Decentralized perpetual futures have exploded from a niche experiment into a trillion-dollar battleground. By October 2025, daily perp DEX volume surged past $100B; September 2025 alone saw $1.05T traded on decentralized perps—roughly 10–15% of the total crypto futures market. For much of the past year Hyperliquid reigned supreme, at one point capturing ~70% of the market with a custom L1, sub-200ms finality, and deep order books. By late 2025 its share had slipped as Aster (multi-chain, Binance-adjacent) and Lighter (zk-rollup, zero fees) stormed in. Aster briefly led by reported volume; Lighter built on verifiable fairness and no trading fees.

Macro drivers: post-FTX trust shift toward non-custodial venues; maturing infra (faster L2s, cheaper gas); Hyperliquid’s proof that a DEX can match CEX throughput; VC war chests; and regulatory pressure on centralized derivatives pushing flow on-chain. Earlier attempts taught hard lessons: dYdX’s token misalignment and semi-centralized orderbook cost it the lead; GMX’s AMM depth constraints limited scale; Mango’s oracle exploit led to a $116M drain.
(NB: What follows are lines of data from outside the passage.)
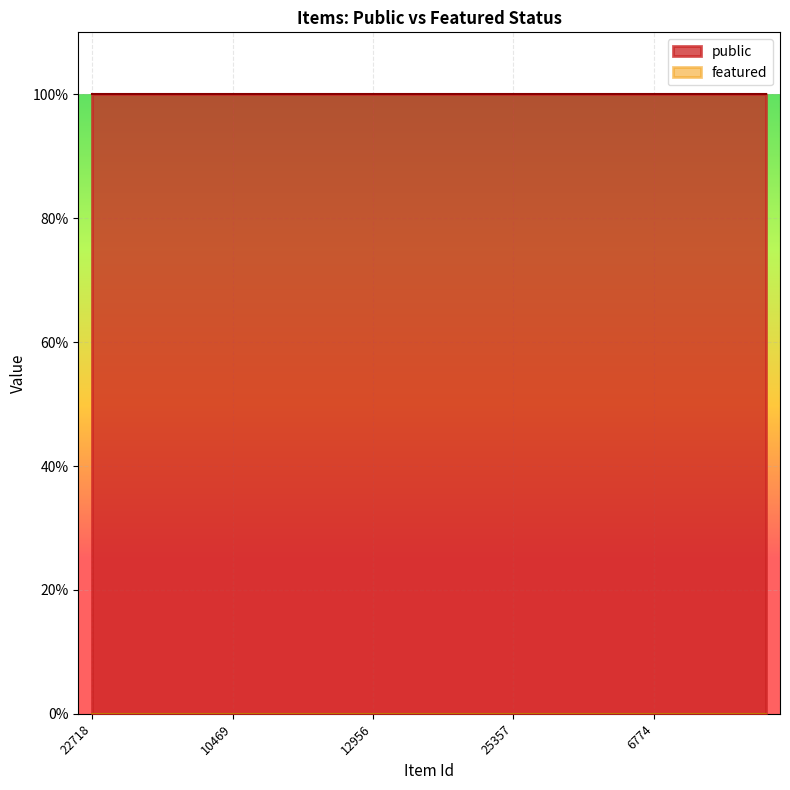

What is the value of the public point at the 17th from the left?

1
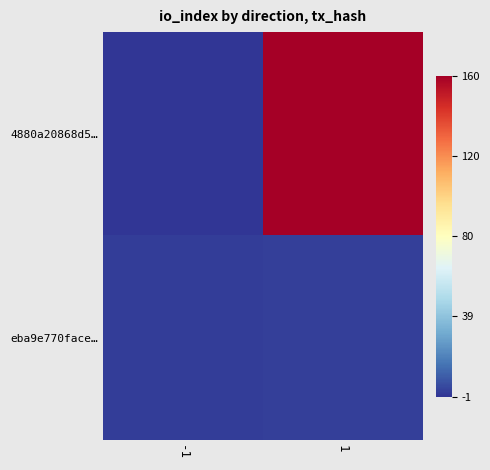

At which category is the sum across all series the highest?

1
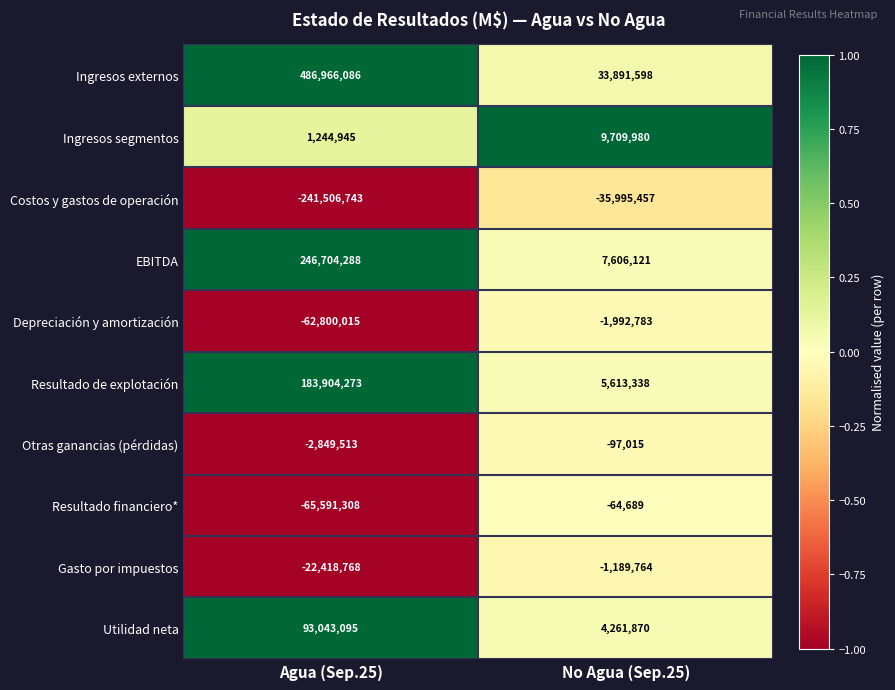

Reading left to right, list all the values displayed in this chart.

Ingresos externos: 486966086	33891598
Ingresos segmentos: 1244945	9709980
Costos y gastos de operación: -241506743	-35995457
EBITDA: 246704288	7606121
Depreciación y amortización: -62800015	-1992783
Resultado de explotación: 183904273	5613338
Otras ganancias (pérdidas): -2849513	-97015
Resultado financiero*: -65591308	-64689
Gasto por impuestos: -22418768	-1189764
Utilidad neta: 93043095	4261870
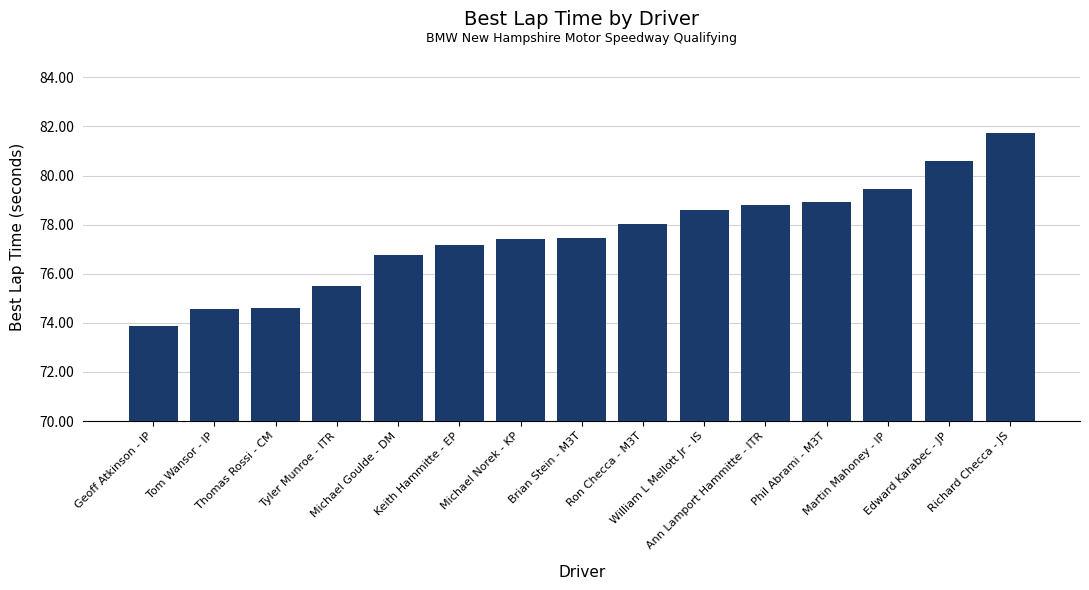

At which label does the data first exceed 77?

Keith Hammitte - EP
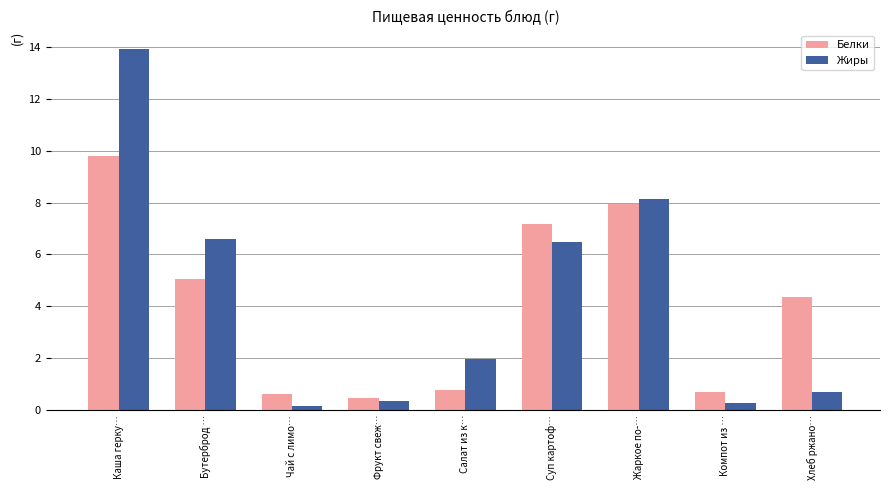

How many bars are there in total?

18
Hyperliquid’s trifecta—speed, depth via HLP vault, and token economics that direct fees into buybacks—set the bar. Aster bet on multi-chain deployment and aggressive incentives (with questions about organic volume); Lighter on cryptographic guarantees and zero fees. Pop markets—memecoins like PUMP, pre-launch token futures—stress-tested risk engines and liquidity. The war is making everyone up their game: fees have dropped, spreads tightened, and product innovation accelerated. The winner(s) will likely combine CEX-like execution with DeFi-like ownership and sustainable tokenomics.